Il gip nell’ordinanza sottolinea le nuove modalità di assunzione dei “buttafuori”. Non solo, anche la programmazione di attentati. Persino un commercialista gallipolino sarebbe finito nelle mire del clan.

Di Angelo Centonze

“Un palese occultamento delle tracce formali dell’intermediazione che si fonda solo su un rapporto “fiduciario” con chi di fatto “propone” l’assunzione diretta degli addetti alla security attraverso il ricorso a voucher o contratti temporanei”.

Il gip Martalò, nell’ordinanza relativa all’operazione “Labirinto”, sottolinea (rispetto a precedenti indagini) la rimodulazione delle modalità di assunzione dei c.d. “buttafuori”. Non più dunque una gestione monopolistica del clan Padovano-Tornese, ma l’interesse del clan diretto da Vincenzo Rizzo, per il controllo di quel particolare settore economico, assieme a Davide Quintana, nel corso della stagione estiva 2016. Tale ipotesi investigativa emergerebbe dalla documentazione acquisita presso la Prefettura di Lecce e dalla banca dati INPS.

In una conversazione tra Rodolfo Franco (luogotenente del clan Rizzo di San Cesario) ed un noto personaggio operante nella sicurezza dei locali pubblici di Gallipoli, emergerebbero elementi per identificare i partecipanti ad un incontro (tra di essi c’era Davide Quintana). Franco afferma “questi vogliono parlare per quanto riguarda…..” E l’interlocutore continua la frase “….ho capito …per i buttafuori… ma ora chi sta venendo Davide?… e Franco riferiva “Davide ed un altro amico….e non lo so “.

Le intimidazioni e gli attentati

Nell’ordinanza vi è poi il capitolo dedicata alla lunga serie di intimidazioni e alla programmazione di attentati.

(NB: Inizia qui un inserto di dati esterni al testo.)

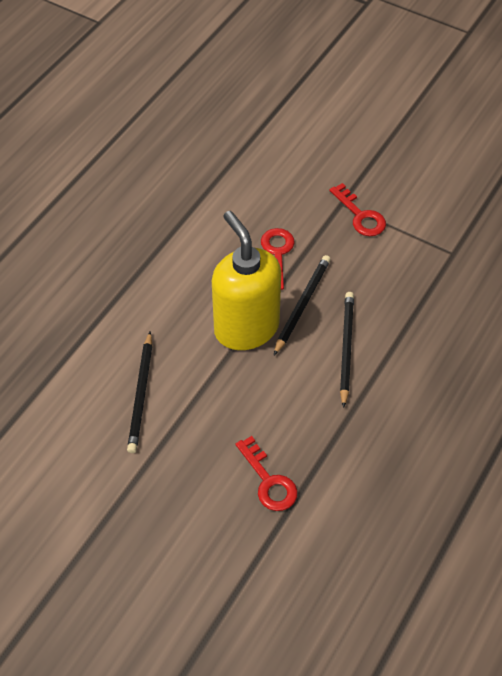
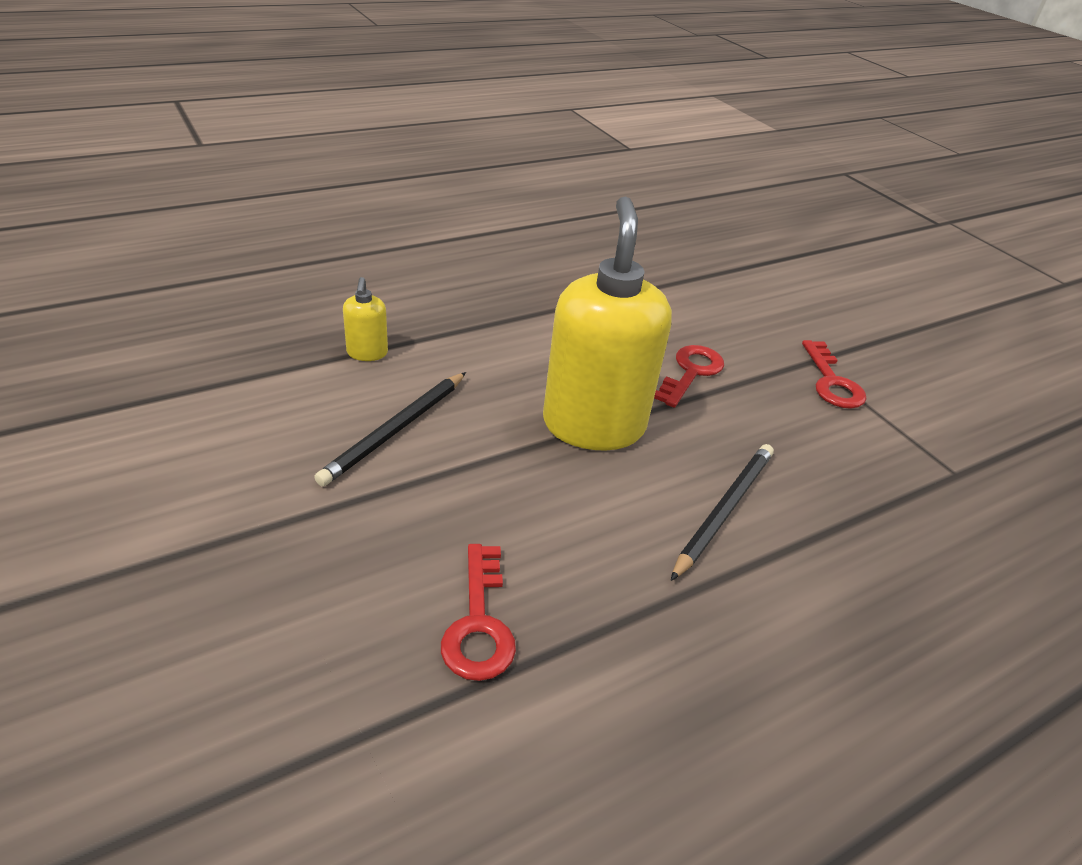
camera: 25 degrees right, 15 degrees down
(77, 348) = (367, 353): none -> yellow soap dispenser
(302, 305) = (689, 434): black pencil -> none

Anche un commercialista gallipolino sarebbe finito nelle mire di Davide Quintana (con cui aveva collaborato in precedenza), come emergerebbe da un’altra intercettazione. Una terza persona avrebbe dovuto sparare il libero professionista con una pistola. In seguito, però, ritenendo compromessa la riservatezza dell’azione criminosa, Quintana decideva di revocare l’incarico al complice. “Non ti preoccupare , lascia stare, tranquillo”.

Quest’episodio, e molti altri, dimostrerebbero la disponibilità di armi da parte del clan.

Tommaso Danese, altro elemento di spicco della malavita organizzata, avrebbe ricevuto 15 proiettili calibro 9 da una guardia giurata, nel parcheggio di un’area di servizio.

Durante l’incontro, il primo avrebbe mostrato anche una pistola, per il cui munizionamento otteneva i proiettili. Successivamente, lo stesso Danese offriva altri elementi riferiti al ruolo dei vigilantes nel favorire l’attività del clan “questi son tutti vigilantes come…..che nessuno gli fa niente capito…per quello, con questi puoi parlare come vuoi se li conosci”.